TO DO »
Copy out the lines word for word, from the one containing "scientific name: Catocala nupta" through the one containing "common name: Black birch", both included, and nothing else.

Stored items »
──────

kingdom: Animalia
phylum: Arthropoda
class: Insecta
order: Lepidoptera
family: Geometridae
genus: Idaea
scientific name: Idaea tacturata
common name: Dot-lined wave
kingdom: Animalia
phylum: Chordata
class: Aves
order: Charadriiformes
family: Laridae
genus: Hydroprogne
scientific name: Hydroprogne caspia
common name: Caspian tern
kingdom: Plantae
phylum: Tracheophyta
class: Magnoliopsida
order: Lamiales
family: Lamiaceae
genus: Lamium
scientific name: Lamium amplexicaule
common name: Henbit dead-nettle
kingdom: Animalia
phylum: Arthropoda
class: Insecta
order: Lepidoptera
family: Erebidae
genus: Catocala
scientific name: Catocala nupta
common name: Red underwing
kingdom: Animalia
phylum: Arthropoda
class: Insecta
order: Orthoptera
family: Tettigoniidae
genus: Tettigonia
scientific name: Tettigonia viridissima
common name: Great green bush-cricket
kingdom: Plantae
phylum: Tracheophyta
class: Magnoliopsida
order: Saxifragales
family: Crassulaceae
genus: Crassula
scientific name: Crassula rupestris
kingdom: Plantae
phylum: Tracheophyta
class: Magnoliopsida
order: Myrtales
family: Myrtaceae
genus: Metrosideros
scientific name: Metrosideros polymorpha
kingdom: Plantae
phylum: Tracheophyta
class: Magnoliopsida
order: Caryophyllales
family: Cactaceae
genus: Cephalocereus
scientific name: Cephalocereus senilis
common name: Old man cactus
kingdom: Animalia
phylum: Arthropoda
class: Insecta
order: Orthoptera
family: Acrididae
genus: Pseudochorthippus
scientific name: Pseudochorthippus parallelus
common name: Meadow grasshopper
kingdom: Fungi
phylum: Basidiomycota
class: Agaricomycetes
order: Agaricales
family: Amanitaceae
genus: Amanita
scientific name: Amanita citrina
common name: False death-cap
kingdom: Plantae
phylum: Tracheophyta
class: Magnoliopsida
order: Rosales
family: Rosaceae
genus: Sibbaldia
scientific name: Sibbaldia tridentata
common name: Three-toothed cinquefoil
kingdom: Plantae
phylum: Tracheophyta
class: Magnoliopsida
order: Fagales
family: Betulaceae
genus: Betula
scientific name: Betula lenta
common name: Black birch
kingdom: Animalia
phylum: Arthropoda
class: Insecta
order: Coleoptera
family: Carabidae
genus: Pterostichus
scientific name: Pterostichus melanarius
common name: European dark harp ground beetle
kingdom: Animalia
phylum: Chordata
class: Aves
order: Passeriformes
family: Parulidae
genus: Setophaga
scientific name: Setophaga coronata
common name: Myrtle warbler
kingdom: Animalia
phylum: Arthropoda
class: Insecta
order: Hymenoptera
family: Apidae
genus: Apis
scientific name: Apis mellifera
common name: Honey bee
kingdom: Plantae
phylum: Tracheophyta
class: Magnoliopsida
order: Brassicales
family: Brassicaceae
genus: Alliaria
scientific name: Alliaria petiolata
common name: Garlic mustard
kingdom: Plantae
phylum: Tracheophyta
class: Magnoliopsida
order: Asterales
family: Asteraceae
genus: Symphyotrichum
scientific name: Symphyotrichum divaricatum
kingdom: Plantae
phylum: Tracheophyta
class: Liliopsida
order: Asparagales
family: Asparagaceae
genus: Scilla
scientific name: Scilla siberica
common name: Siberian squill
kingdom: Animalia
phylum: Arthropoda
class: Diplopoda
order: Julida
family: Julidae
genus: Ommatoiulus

──────

RESPONSE TO THE TASK »
scientific name: Catocala nupta
common name: Red underwing
kingdom: Animalia
phylum: Arthropoda
class: Insecta
order: Orthoptera
family: Tettigoniidae
genus: Tettigonia
scientific name: Tettigonia viridissima
common name: Great green bush-cricket
kingdom: Plantae
phylum: Tracheophyta
class: Magnoliopsida
order: Saxifragales
family: Crassulaceae
genus: Crassula
scientific name: Crassula rupestris
kingdom: Plantae
phylum: Tracheophyta
class: Magnoliopsida
order: Myrtales
family: Myrtaceae
genus: Metrosideros
scientific name: Metrosideros polymorpha
kingdom: Plantae
phylum: Tracheophyta
class: Magnoliopsida
order: Caryophyllales
family: Cactaceae
genus: Cephalocereus
scientific name: Cephalocereus senilis
common name: Old man cactus
kingdom: Animalia
phylum: Arthropoda
class: Insecta
order: Orthoptera
family: Acrididae
genus: Pseudochorthippus
scientific name: Pseudochorthippus parallelus
common name: Meadow grasshopper
kingdom: Fungi
phylum: Basidiomycota
class: Agaricomycetes
order: Agaricales
family: Amanitaceae
genus: Amanita
scientific name: Amanita citrina
common name: False death-cap
kingdom: Plantae
phylum: Tracheophyta
class: Magnoliopsida
order: Rosales
family: Rosaceae
genus: Sibbaldia
scientific name: Sibbaldia tridentata
common name: Three-toothed cinquefoil
kingdom: Plantae
phylum: Tracheophyta
class: Magnoliopsida
order: Fagales
family: Betulaceae
genus: Betula
scientific name: Betula lenta
common name: Black birch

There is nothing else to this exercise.